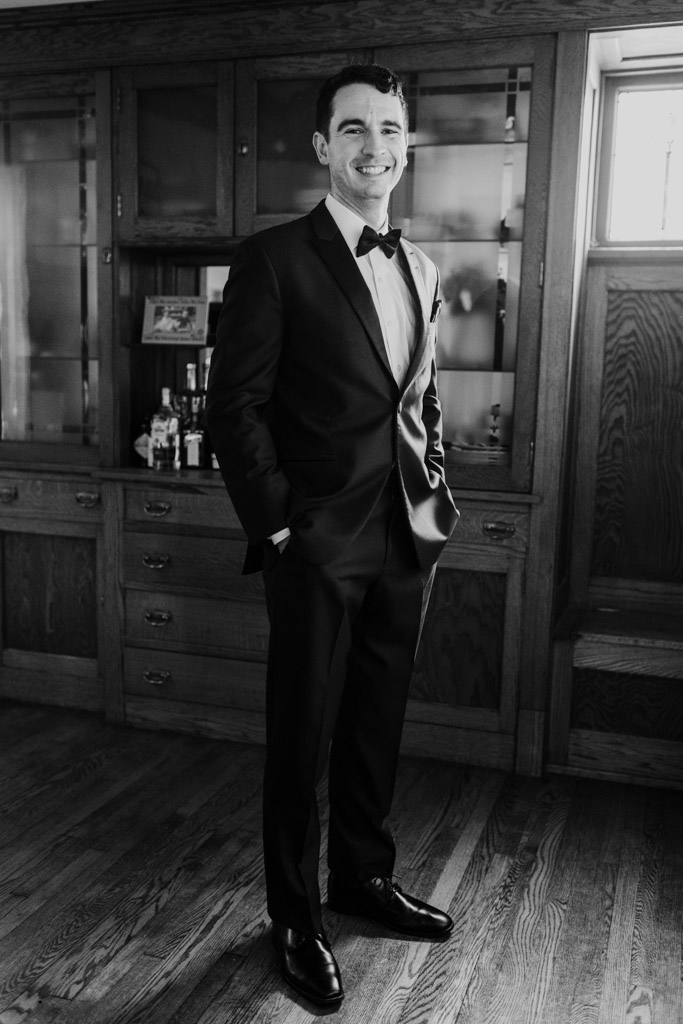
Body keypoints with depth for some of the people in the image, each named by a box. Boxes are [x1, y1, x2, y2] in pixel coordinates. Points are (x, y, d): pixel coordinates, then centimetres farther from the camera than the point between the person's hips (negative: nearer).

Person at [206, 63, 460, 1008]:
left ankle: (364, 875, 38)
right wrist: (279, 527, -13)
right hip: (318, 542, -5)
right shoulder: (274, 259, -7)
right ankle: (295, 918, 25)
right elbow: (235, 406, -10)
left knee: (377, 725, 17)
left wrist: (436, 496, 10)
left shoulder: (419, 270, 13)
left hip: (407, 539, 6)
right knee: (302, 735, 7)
--
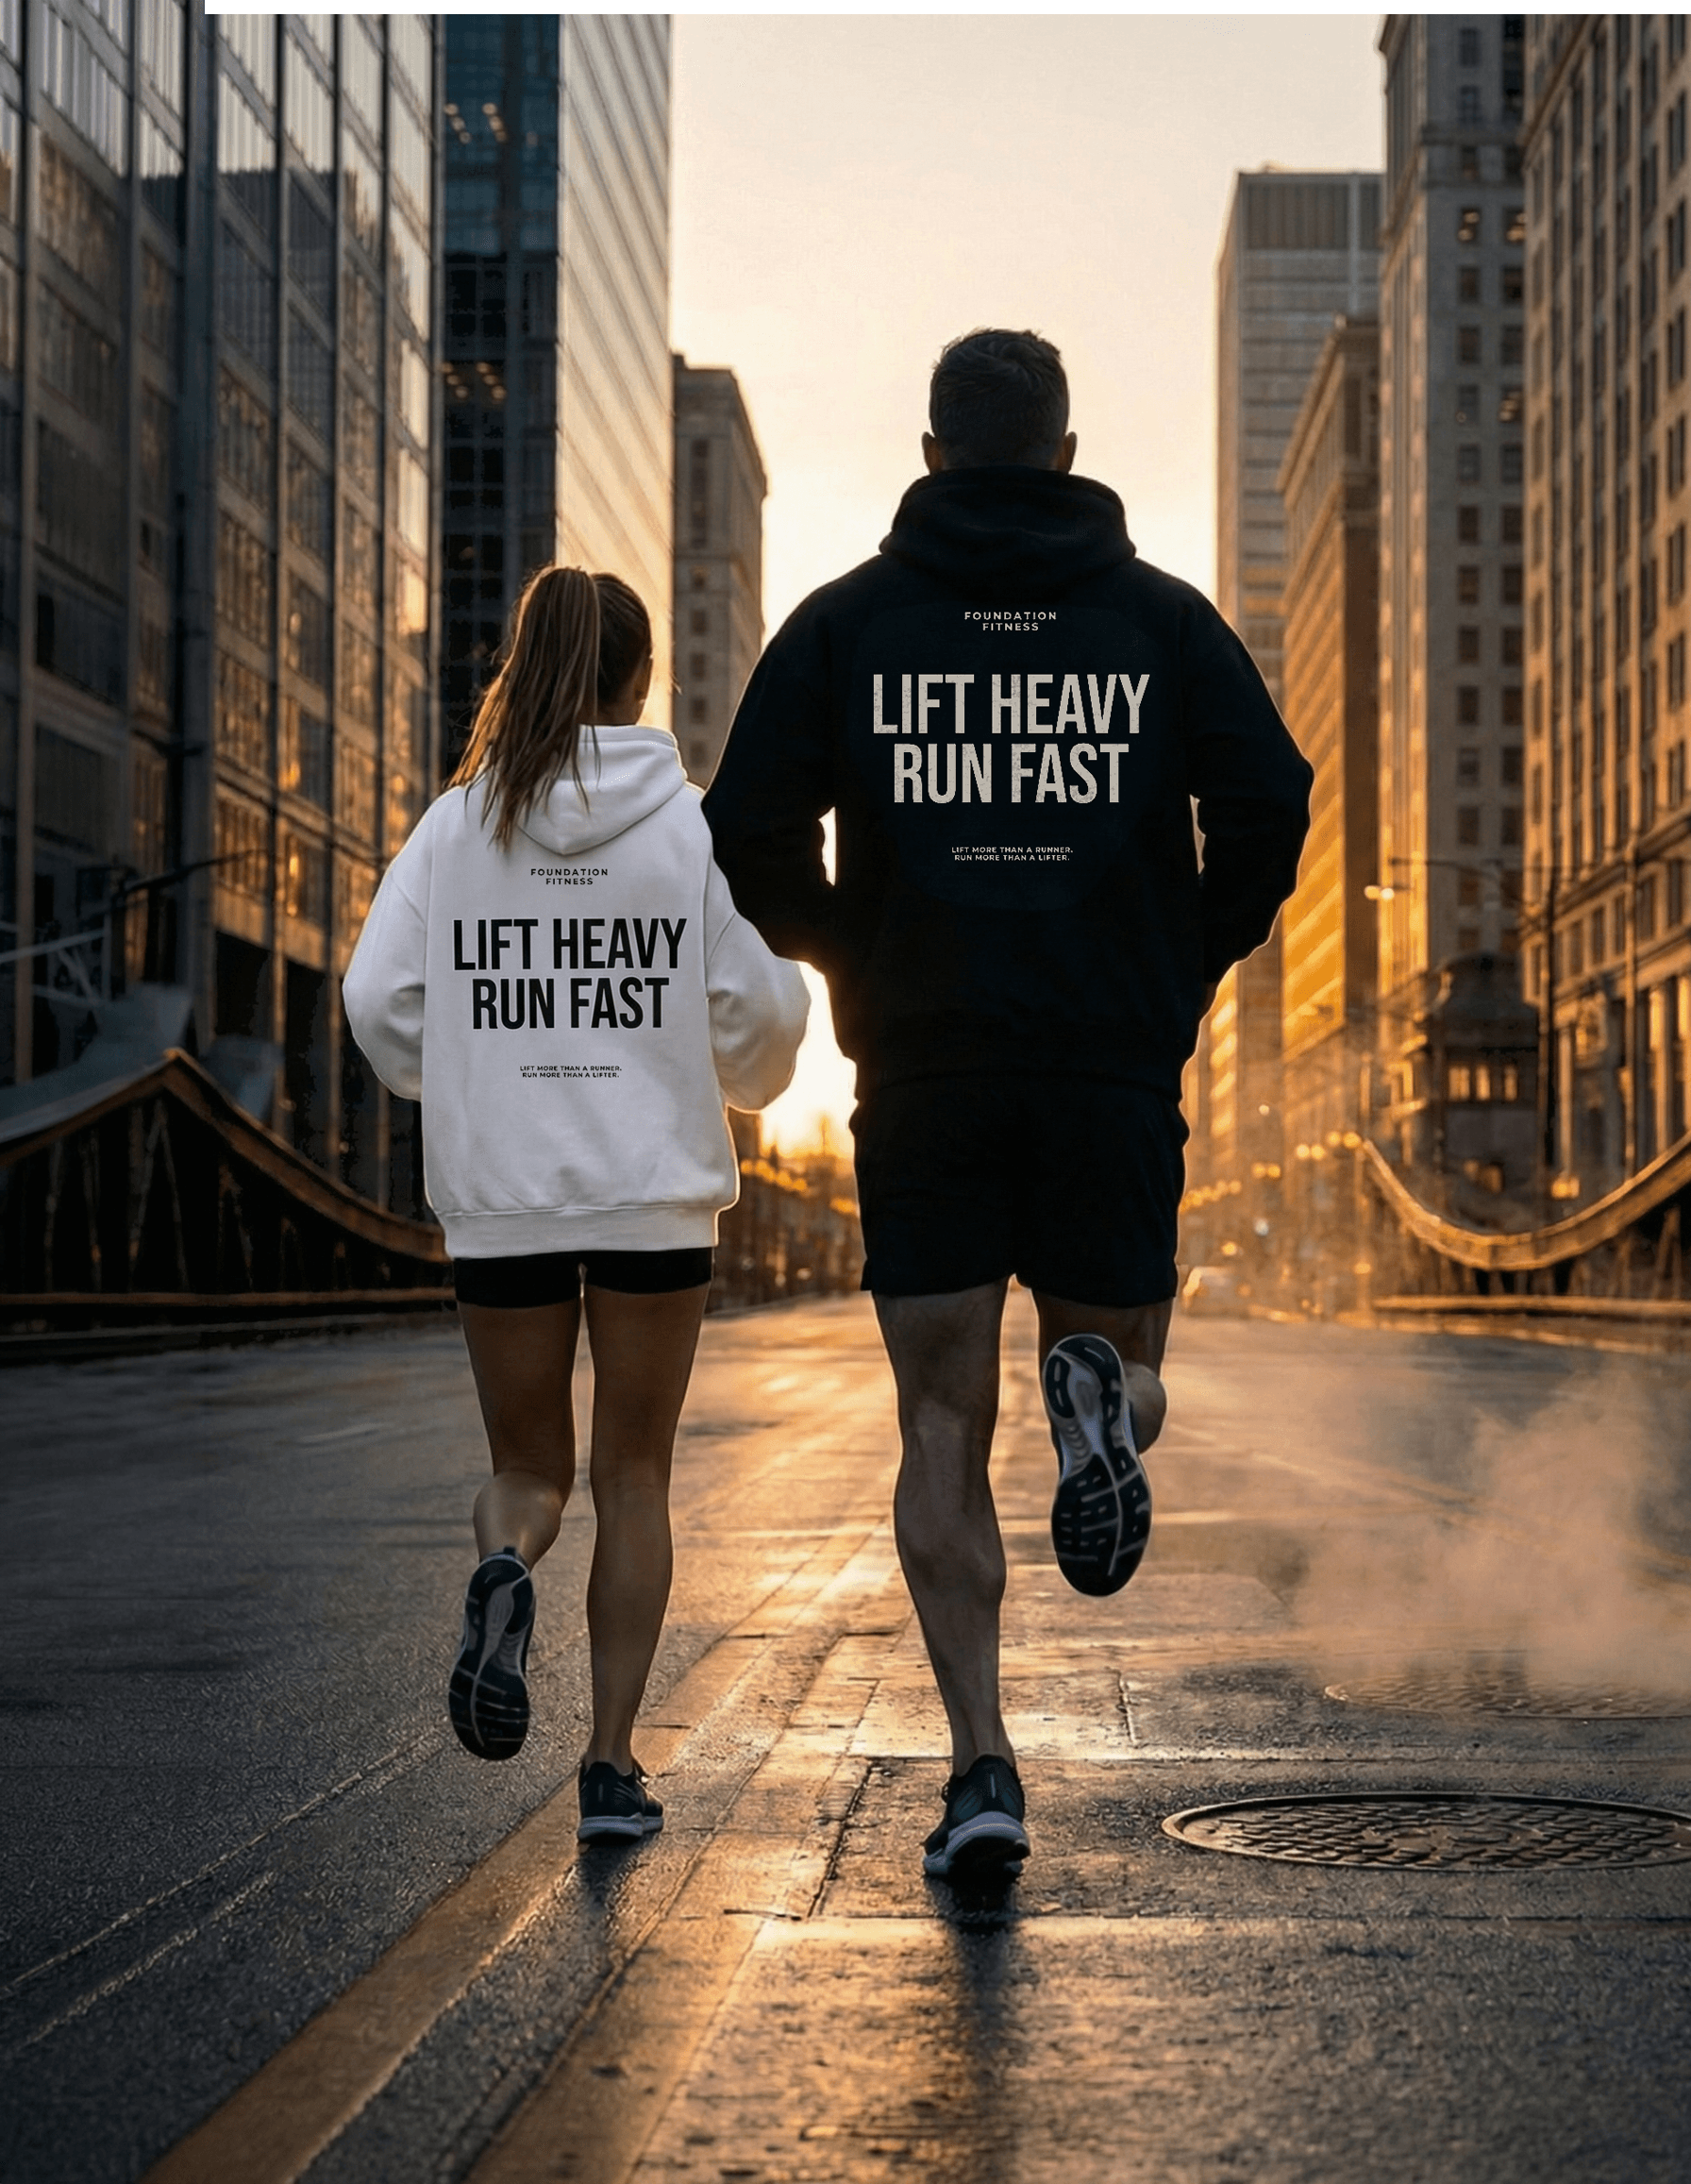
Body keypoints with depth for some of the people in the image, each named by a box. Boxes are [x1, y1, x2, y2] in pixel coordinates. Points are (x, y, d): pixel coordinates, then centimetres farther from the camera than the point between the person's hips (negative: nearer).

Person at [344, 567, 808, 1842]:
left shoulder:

● **EXERCISE DESCRIPTION**:
Please rewrite everything in the listing from the line containing "right elbow: (235, 406, -10)" down to the line containing "left hip: (407, 539, 6)", shifting each keypoint by adding 103 to all three of its numbers.

● **SOLUTION TO THIS PROBLEM**:
right elbow: (338, 509, 93)
left knee: (480, 828, 120)
left wrist: (539, 599, 113)
left shoulder: (522, 373, 116)
left hip: (510, 642, 109)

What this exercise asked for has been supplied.